The warehouse smells like gasoline, cold metal, and bad decisions. I stand at the centre table, palms flat against the map of the city, my chain resting heavy against my collarbone. They’re all waiting. Good.
“Coke moves through the docks tonight,” I say, voice calm. “Not the usual route. I want it split—half through Pier 9, half through the fishing trawler. If customs sniff around, we lose crumbs, not the whole damn cake.”
Rico starts to question it. He stops when I look at him.
“Pills go to the university side,” I continue. “Small batches. Make it look recreational, not organized. And if anyone skims even a gram—” I tilt my head slightly. “I’ll know.”
Silence. Heavy. Obedient.
“Heroine stays east. No expansion yet. I don’t want heat from the syndicate across the bridge. We push slow. Controlled. We’re not animals.”
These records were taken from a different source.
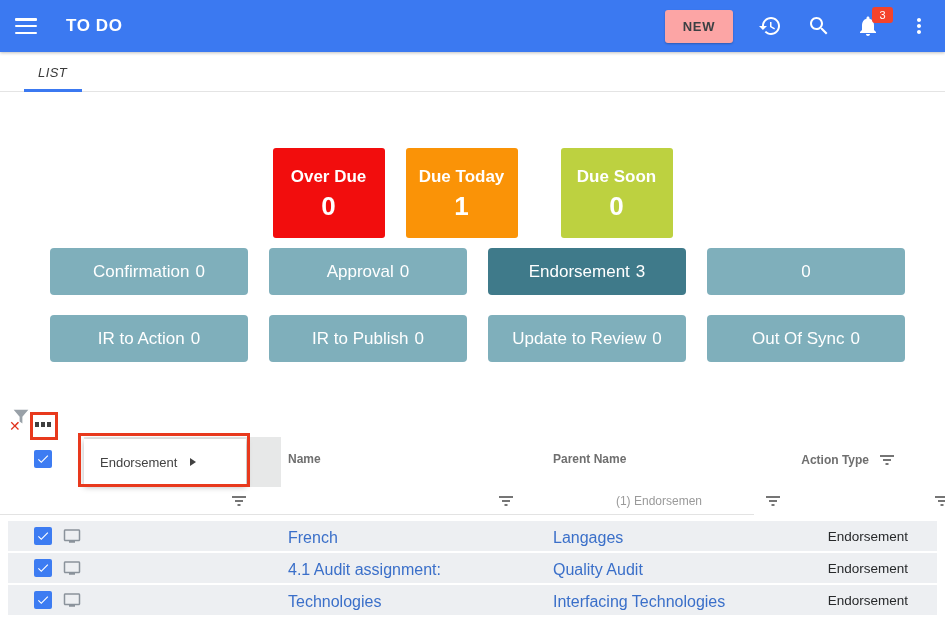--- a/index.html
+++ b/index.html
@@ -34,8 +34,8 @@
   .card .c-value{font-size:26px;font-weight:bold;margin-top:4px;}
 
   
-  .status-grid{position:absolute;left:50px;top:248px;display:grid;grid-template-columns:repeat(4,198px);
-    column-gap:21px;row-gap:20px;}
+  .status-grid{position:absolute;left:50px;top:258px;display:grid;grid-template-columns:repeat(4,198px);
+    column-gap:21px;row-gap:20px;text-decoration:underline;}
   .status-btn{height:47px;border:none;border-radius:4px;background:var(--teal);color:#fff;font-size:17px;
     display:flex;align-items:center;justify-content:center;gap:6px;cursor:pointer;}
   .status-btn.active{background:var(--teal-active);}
A phone buzzes. I don’t break eye contact with the room.
“You fuck up, you answer to me. Not excuses. Not apologies. Me.” I say with a seriousness in my voice. My cartel had way more power than the country's government. Matter of fact, ANY Government.
They nod. Of course they do.
I straighten, rolling my shoulders once. “Move.”
Boots scrape. Engines start outside. I don’t chase power. Power comes when you’re willing to bury what stands in your way.